Asthma in Women, Asthma in Pregnancy (cont.)

In 1995, 52.6 women per 1000 population had asthma, compared to 52.6 in men (2). Females also have a greater use of emergency rooms for asthma, 82.3 vs. 57.8 per 10,000 in men vs. women in 1995 (2). These gender differences appear to be growing, not lessening.

Preliminary work suggests that woman may access outpatient care for asthma more frequently than do men, and that women in the emergency room for asthma may have a bigger chance of being admitted to the hospital compared to men. Also, of asthma patients admitted to the intensive care unit, females may have worse asthma (more severe disease) than do males. The reasons for these gender differences in asthma are not yet known. Since it has been reported that women use "rescue medications" (see treatment section below for description) more frequently than men do, the women may either have more severe asthma, may not be prescribed the daily maintenance medications as often as are men or may not be taking their controller medication.


Rarely, asthma can result in death. Asthma causes 5000 deaths per year (6). The asthma deaths occur mostly in blacks aged 15-24 years (2). It causes days of restricted activity and multiple hospitalizations each year.

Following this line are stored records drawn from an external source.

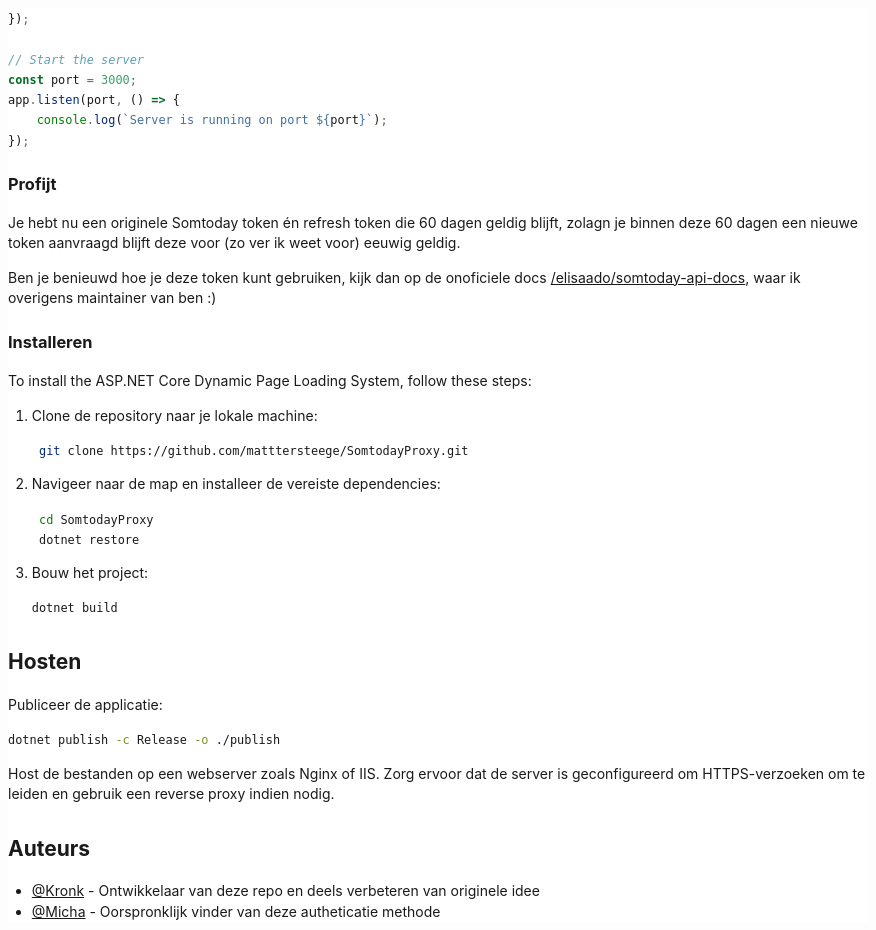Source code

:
 ```javascript
});

// Start the server
const port = 3000;
app.listen(port, () => {
    console.log(`Server is running on port ${port}`);
});
```

### Profijt

Je hebt nu een originele Somtoday token én refresh token die 60 dagen geldig blijft, zolagn je binnen deze 60 dagen een nieuwe token aanvraagd blijft deze voor (zo ver ik weet voor) eeuwig geldig.

Ben je benieuwd hoe je deze token kunt gebruiken, kijk dan op de onoficiele docs [/elisaado/somtoday-api-docs](https://github.com/elisaado/somtoday-api-docs), waar ik overigens maintainer van ben :)
### Installeren
To install the ASP.NET Core Dynamic Page Loading System, follow these steps:

1. Clone de repository naar je lokale machine:

   ```bash
    git clone https://github.com/matttersteege/SomtodayProxy.git
   ```

2. Navigeer naar de map en installeer de vereiste dependencies:

   ```bash
    cd SomtodayProxy
    dotnet restore
   ```

3. Bouw het project:

   ```bash
   dotnet build
   ```
## Hosten

Publiceer de applicatie:
```bash
dotnet publish -c Release -o ./publish
```
Host de bestanden op een webserver zoals Nginx of IIS. Zorg ervoor dat de server is geconfigureerd om HTTPS-verzoeken om te leiden en gebruik een reverse proxy indien nodig.
## Auteurs

- [@Kronk](https://www.github.com/matttersteege) - Ontwikkelaar van deze repo en deels verbeteren van originele idee
- [@Micha](https://github.com/FurriousFox) - Oorspronklijk vinder van deze autheticatie methode
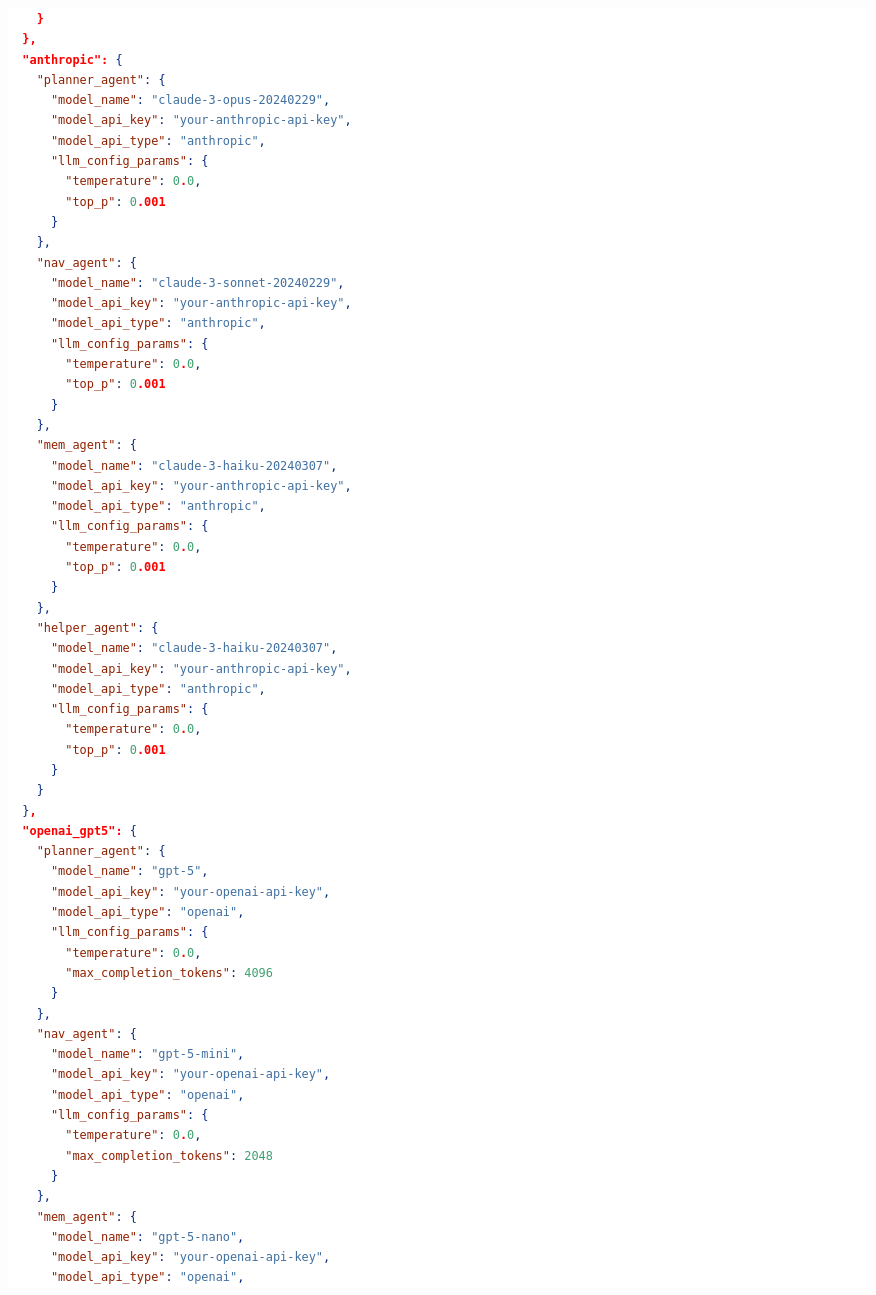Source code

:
 ```json
    }
  },
  "anthropic": {
    "planner_agent": {
      "model_name": "claude-3-opus-20240229",
      "model_api_key": "your-anthropic-api-key",
      "model_api_type": "anthropic",
      "llm_config_params": {
        "temperature": 0.0,
        "top_p": 0.001
      }
    },
    "nav_agent": {
      "model_name": "claude-3-sonnet-20240229",
      "model_api_key": "your-anthropic-api-key",
      "model_api_type": "anthropic",
      "llm_config_params": {
        "temperature": 0.0,
        "top_p": 0.001
      }
    },
    "mem_agent": {
      "model_name": "claude-3-haiku-20240307",
      "model_api_key": "your-anthropic-api-key",
      "model_api_type": "anthropic",
      "llm_config_params": {
        "temperature": 0.0,
        "top_p": 0.001
      }
    },
    "helper_agent": {
      "model_name": "claude-3-haiku-20240307",
      "model_api_key": "your-anthropic-api-key",
      "model_api_type": "anthropic",
      "llm_config_params": {
        "temperature": 0.0,
        "top_p": 0.001
      }
    }
  },
  "openai_gpt5": {
    "planner_agent": {
      "model_name": "gpt-5",
      "model_api_key": "your-openai-api-key",
      "model_api_type": "openai",
      "llm_config_params": {
        "temperature": 0.0,
        "max_completion_tokens": 4096
      }
    },
    "nav_agent": {
      "model_name": "gpt-5-mini",
      "model_api_key": "your-openai-api-key",
      "model_api_type": "openai",
      "llm_config_params": {
        "temperature": 0.0,
        "max_completion_tokens": 2048
      }
    },
    "mem_agent": {
      "model_name": "gpt-5-nano",
      "model_api_key": "your-openai-api-key",
      "model_api_type": "openai",
```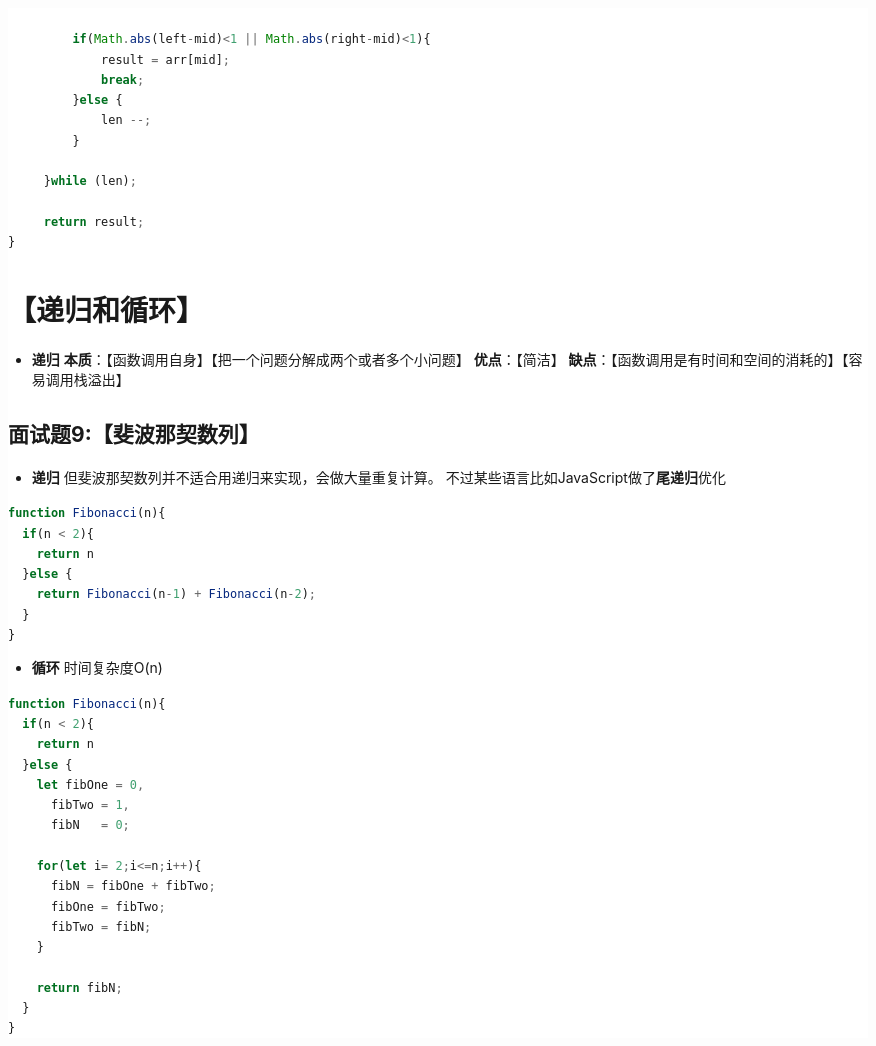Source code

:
 ```javascript

         if(Math.abs(left-mid)<1 || Math.abs(right-mid)<1){
             result = arr[mid];
             break;
         }else {
             len --;
         }

     }while (len);

     return result;
}
```
 
# 【递归和循环】

- **递归**
**本质**：【函数调用自身】【把一个问题分解成两个或者多个小问题】
**优点**：【简洁】
**缺点**：【函数调用是有时间和空间的消耗的】【容易调用栈溢出】
## 面试题9:【斐波那契数列】

- **递归**
但斐波那契数列并不适合用递归来实现，会做大量重复计算。
不过某些语言比如JavaScript做了**尾递归**优化
```javascript
function Fibonacci(n){
  if(n < 2){
    return n
  }else {
    return Fibonacci(n-1) + Fibonacci(n-2);
  }
}
```
 

- **循环**
时间复杂度O(n)
```javascript
function Fibonacci(n){
  if(n < 2){
    return n
  }else {
    let fibOne = 0,
      fibTwo = 1,
      fibN   = 0;

    for(let i= 2;i<=n;i++){
      fibN = fibOne + fibTwo;
      fibOne = fibTwo;
      fibTwo = fibN;
    }

    return fibN;
  }
}
```
 
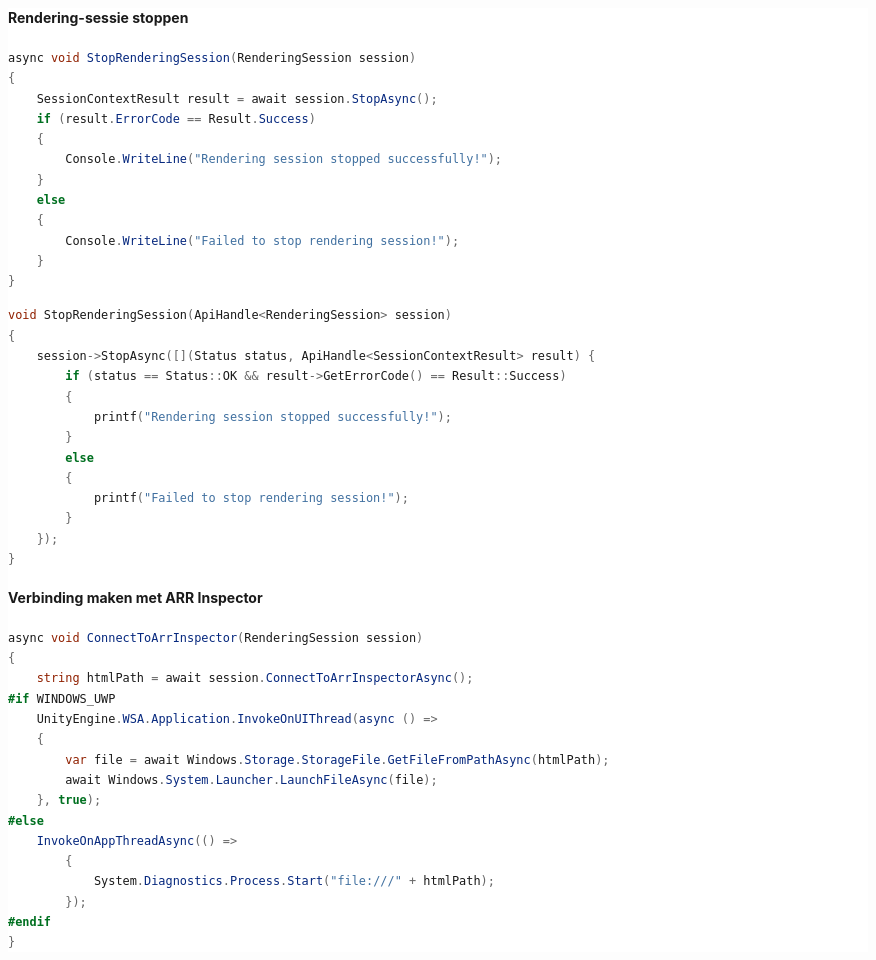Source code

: #### <a name="stop-rendering-session"></a>Rendering-sessie stoppen

```cs
async void StopRenderingSession(RenderingSession session)
{
    SessionContextResult result = await session.StopAsync();
    if (result.ErrorCode == Result.Success)
    {
        Console.WriteLine("Rendering session stopped successfully!");
    }
    else
    {
        Console.WriteLine("Failed to stop rendering session!");
    }
}
```

```cpp
void StopRenderingSession(ApiHandle<RenderingSession> session)
{
    session->StopAsync([](Status status, ApiHandle<SessionContextResult> result) {
        if (status == Status::OK && result->GetErrorCode() == Result::Success)
        {
            printf("Rendering session stopped successfully!");
        }
        else
        {
            printf("Failed to stop rendering session!");
        }
    });
}
```

#### <a name="connect-to-arr-inspector"></a>Verbinding maken met ARR Inspector

```cs
async void ConnectToArrInspector(RenderingSession session)
{
    string htmlPath = await session.ConnectToArrInspectorAsync();
#if WINDOWS_UWP
    UnityEngine.WSA.Application.InvokeOnUIThread(async () =>
    {
        var file = await Windows.Storage.StorageFile.GetFileFromPathAsync(htmlPath);
        await Windows.System.Launcher.LaunchFileAsync(file);
    }, true);
#else
    InvokeOnAppThreadAsync(() =>
        {
            System.Diagnostics.Process.Start("file:///" + htmlPath);
        });
#endif
}
```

Prognosis: How is Asthma Different in Pregnancy?

All women are different. The course that asthma will take when an asthmatic woman becomes pregnant is impossible to predict beforehand. Furthermore, there is research evidence suggesting that women with asthma are higher risk of having pre-term infants, low birth-weight infants, infants small for their gestational age, increased hospital stays, and other complications. There is strong medical basis to believe that the risk of using asthma medication in pregnancy is minuscule compared to the risk of NOT treating the asthma.

Prevention of Asthma and Asthma Attacks

Something Usually Triggers an Asthma Attack

An asthma attack occurs when the airways narrow (the process called bronchoconstriction) and inflamed, usually as a result of an asthma trigger. Obviously, if a woman knows certain things trigger her asthma, she should try to avoid exposure to them whenever possible. Usually, something is responsible for triggering asthma flares. The following are issues regarding asthma triggers and prevention of asthma symptoms.

In terms of asthma in children, research is growing daily that strongly suggest that if we abolished exposure of children to cigarette smoking we could actually prevent some cases of asthma. Exposure to cigarette smoke is a risk factor for asthma. Pregnant asthmatics should avoid not only smoking but also exposure to side-stream tobacco smoke.